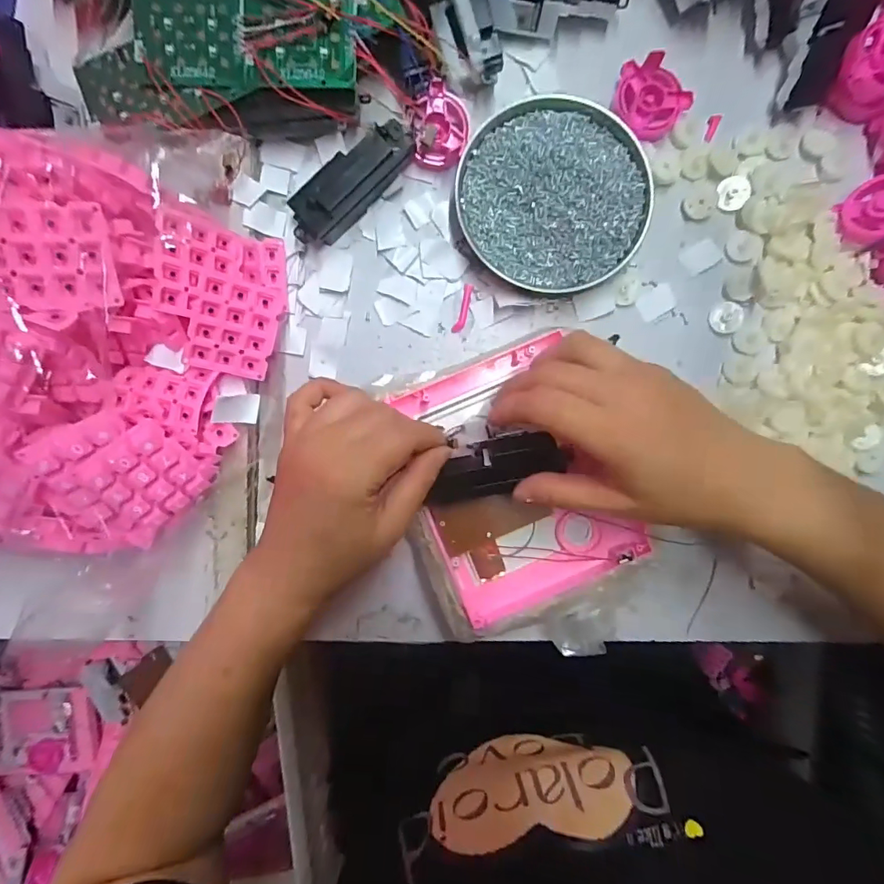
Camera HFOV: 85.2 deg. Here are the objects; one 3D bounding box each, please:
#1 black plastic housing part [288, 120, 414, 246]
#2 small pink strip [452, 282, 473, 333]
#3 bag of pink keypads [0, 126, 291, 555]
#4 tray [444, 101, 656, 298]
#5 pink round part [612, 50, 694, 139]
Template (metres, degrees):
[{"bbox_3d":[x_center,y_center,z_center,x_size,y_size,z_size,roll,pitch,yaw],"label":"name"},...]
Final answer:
[{"bbox_3d":[-0.063,-0.180,0.337,0.100,0.035,0.029,-38,91,0],"label":"black plastic housing part"},{"bbox_3d":[0.016,-0.100,0.357,0.008,0.004,0.036,17,91,-1],"label":"small pink strip"},{"bbox_3d":[-0.227,-0.054,0.295,0.209,0.121,0.227,16,91,-1],"label":"bag of pink keypads"},{"bbox_3d":[0.079,-0.177,0.345,0.134,0.027,0.130,0,91,-1],"label":"tray"},{"bbox_3d":[0.150,-0.247,0.349,0.051,0.019,0.051,0,100,-1],"label":"pink round part"}]

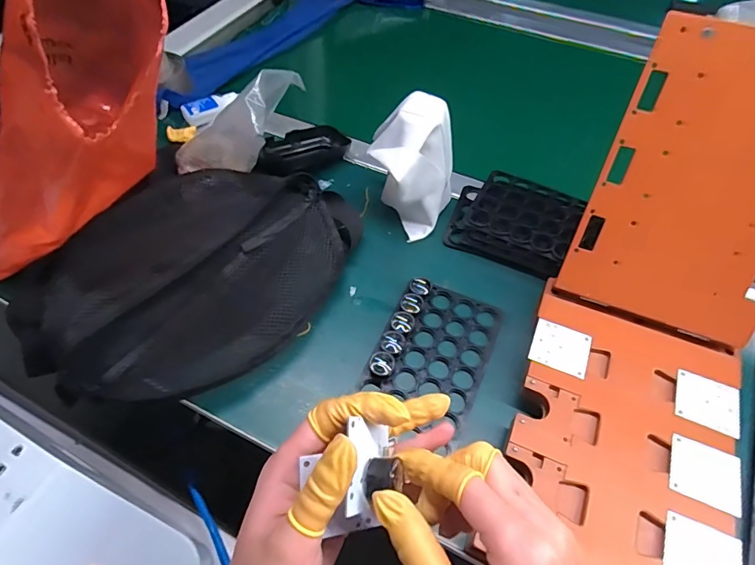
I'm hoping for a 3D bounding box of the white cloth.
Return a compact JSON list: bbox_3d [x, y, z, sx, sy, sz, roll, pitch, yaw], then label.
[{"bbox_3d":[0.036,-0.121,0.488,0.089,0.116,0.092,12,56,9],"label":"white cloth"}]

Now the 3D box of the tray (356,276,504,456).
[{"bbox_3d":[0.053,0.063,0.421,0.096,0.020,0.144,21,58,15],"label":"tray"}]

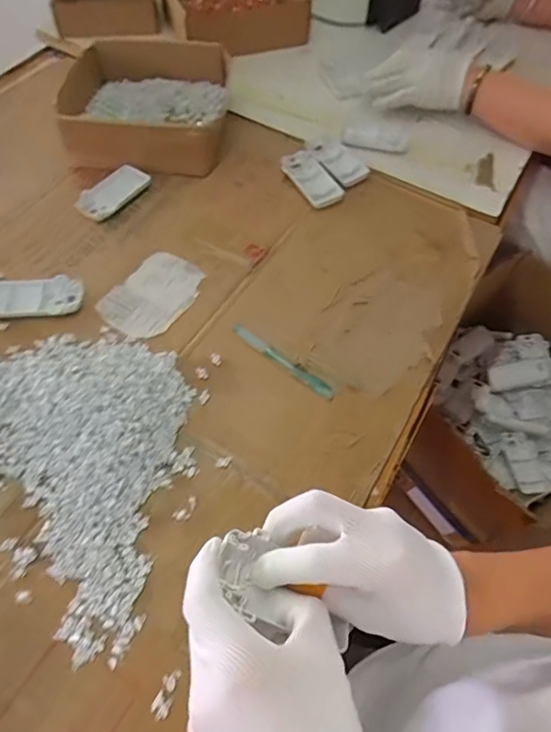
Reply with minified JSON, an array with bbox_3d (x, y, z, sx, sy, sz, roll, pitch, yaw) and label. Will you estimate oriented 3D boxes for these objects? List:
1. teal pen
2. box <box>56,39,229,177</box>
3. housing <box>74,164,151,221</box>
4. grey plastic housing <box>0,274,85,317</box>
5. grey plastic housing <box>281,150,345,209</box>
[{"bbox_3d":[0.009,-0.007,0.522,0.125,0.011,0.015,34,64,14],"label":"teal pen"},{"bbox_3d":[-0.176,-0.360,0.690,0.216,0.063,0.199,8,61,1],"label":"box"},{"bbox_3d":[-0.206,-0.220,0.637,0.050,0.010,0.094,34,64,14],"label":"housing"},{"bbox_3d":[-0.263,-0.075,0.549,0.101,0.010,0.052,-7,62,-8],"label":"grey plastic housing"},{"bbox_3d":[0.048,-0.250,0.667,0.046,0.006,0.102,-35,68,-4],"label":"grey plastic housing"}]

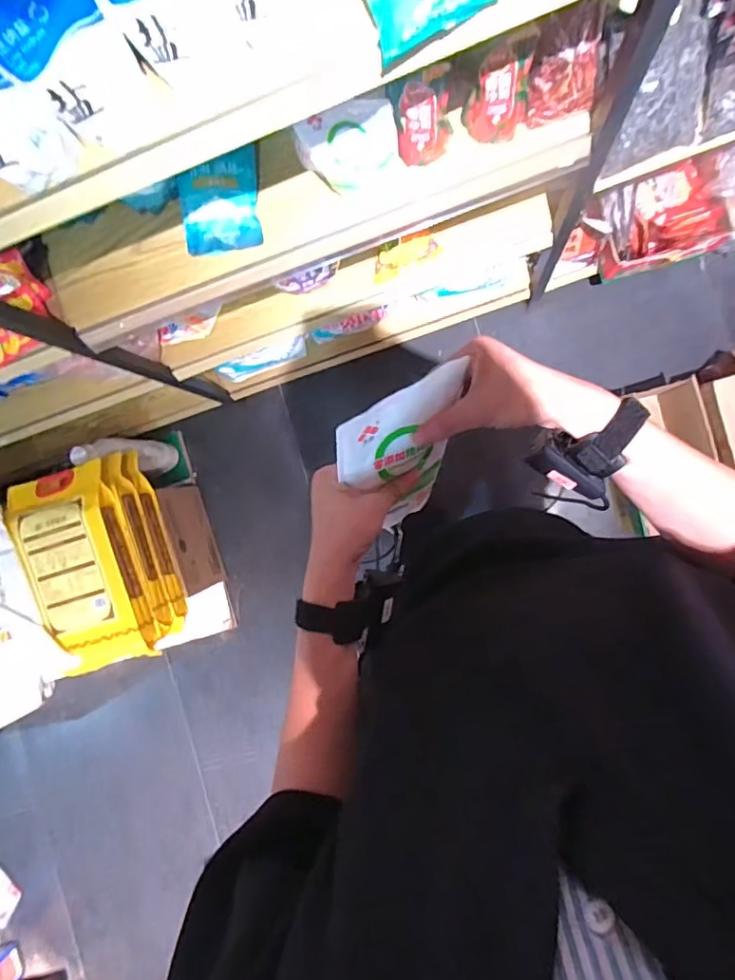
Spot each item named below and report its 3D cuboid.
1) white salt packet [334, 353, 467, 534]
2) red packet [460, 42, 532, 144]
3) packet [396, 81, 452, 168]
[{"bbox_3d":[0.033,-0.025,0.489,0.116,0.182,0.015,-25,60,-11],"label":"white salt packet"},{"bbox_3d":[0.171,-0.521,0.704,0.081,0.140,0.038,4,92,9],"label":"red packet"},{"bbox_3d":[0.079,-0.498,0.718,0.079,0.164,0.034,-21,88,9],"label":"packet"}]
---------------
◆ **Your goal**
Copy out all lines from the records where the word "bounding" appears.

◆ **Answer section**
Camera HFOV: 85.2 deg. Here are the objects; one 3D bounding box each, please:
I'm hoping for a 3D bounding box of the white cloth.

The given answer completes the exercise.